This is the mail archive of the
mailing list for the glibc project.
Re: [PATCH] x86-64: Optimize strcat/strncat, strcpy/strncpy and stpcpy/stpncpy with AVX2
- From: Leonardo Sandoval <leonardo dot sandoval dot gonzalez at linux dot intel dot com>
- To: Adhemerval Zanella <adhemerval dot zanella at linaro dot org>, libc-alpha at sourceware dot org
- Date: Thu, 01 Nov 2018 11:29:59 -0600
- Subject: Re: [PATCH] x86-64: Optimize strcat/strncat, strcpy/strncpy and stpcpy/stpncpy with AVX2
- References: <email@example.com> <firstname.lastname@example.org> <email@example.com> <firstname.lastname@example.org>
On Wed, 2018-10-31 at 17:59 -0300, Adhemerval Zanella wrote:
> On 31/10/2018 17:23, Leonardo Sandoval wrote:
> > On Wed, 2018-10-31 at 15:36 -0300, Adhemerval Zanella wrote:
> > >
> > > > diff --git a/sysdeps/x86_64/multiarch/strcat-avx2.S
> > > > b/sysdeps/x86_64/multiarch/strcat-avx2.S
> > > > new file mode 100644
> > > > index 00000000000..b0623564276
> > > > --- /dev/null
> > > > +++ b/sysdeps/x86_64/multiarch/strcat-avx2.S
> > > > @@ -0,0 +1,275 @@
> > > > +/* strcat with AVX2
> > >
> > > Is this really a gain on real work usage comparing to generic
> > > strcat
> > > (
> > > (strcpy (dest + strlen (dest), src)) assuming optimized strcpy /
> > > strlen?
> > The speedup is briefly summarized on the commit description but the
> > comparison was done between SSE2 Unaligned and AVX2 (current code).

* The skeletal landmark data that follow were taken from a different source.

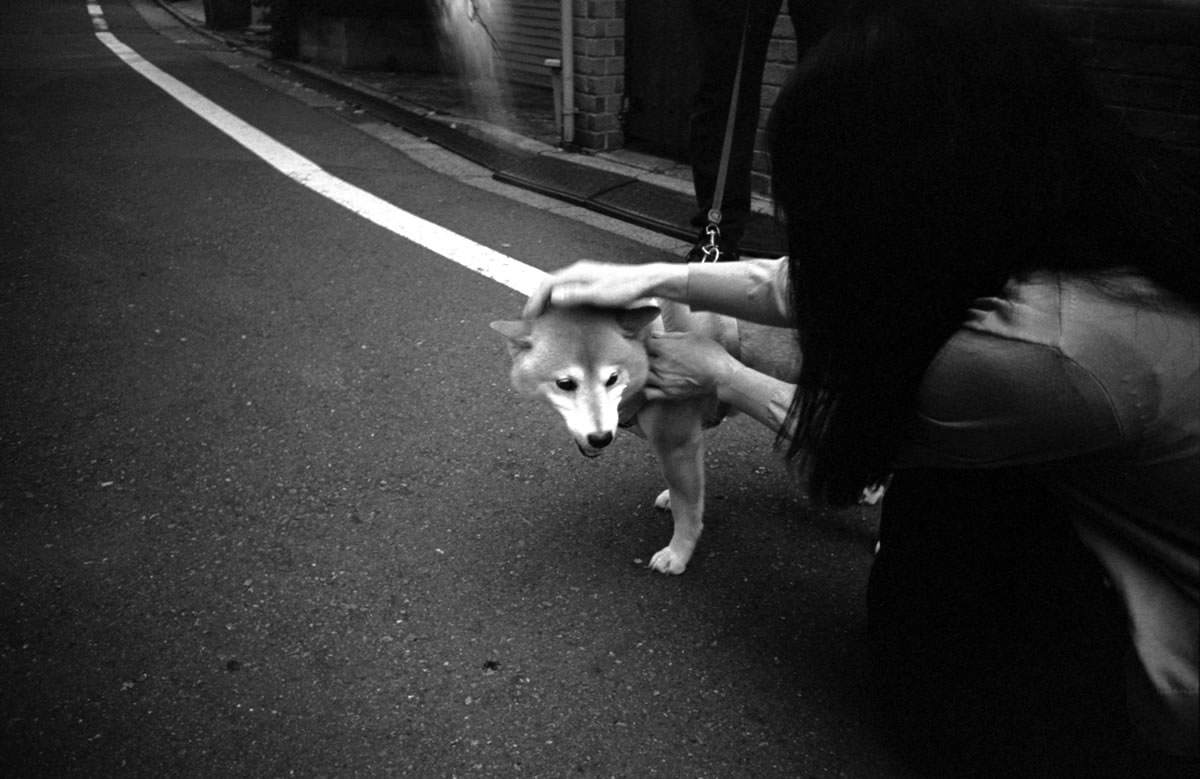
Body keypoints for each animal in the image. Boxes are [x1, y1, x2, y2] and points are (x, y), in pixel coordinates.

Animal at [492, 297, 801, 571]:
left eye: (613, 378)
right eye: (565, 384)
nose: (600, 438)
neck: (650, 340)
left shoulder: (676, 443)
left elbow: (687, 510)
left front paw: (678, 554)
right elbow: (686, 492)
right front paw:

> > Either SSE2 and AVX2 are much faster the generic strcat (I can
> > provide
> > numbers).
> As Rich has put, this strcat optimization seems to use the very
> strategy of strcpy/strlen and basically brings a constant gain with
> downside of i-cache overhead plus maintainability cost (since a
> bug in strcpy/strlen implementation will need to be checked against
> strcat as well).
> I also tend to agree with Rich that strcat is an antipattern, and I
> would prefer we use simpler generic optimization for such cases.
> > > Wouldn't be simple and more i-cache friendly to use a custom
> > > generic
> > > implementation that calls AVX2 strcpy/strlen (such as powerpc64
> > > does)?
> > I believe this is what we have right now through IFUNC_SELECTOR.
> What I meant was use something like:
> char *strcat_avx2 (char *dest, const char *src)
> __strcpy_avx2 (dest + __strlen_avx2 (dest), src);
> return dest;
Thanks Rich and Adhemerval. Agree in all comments. V2 will be out soon.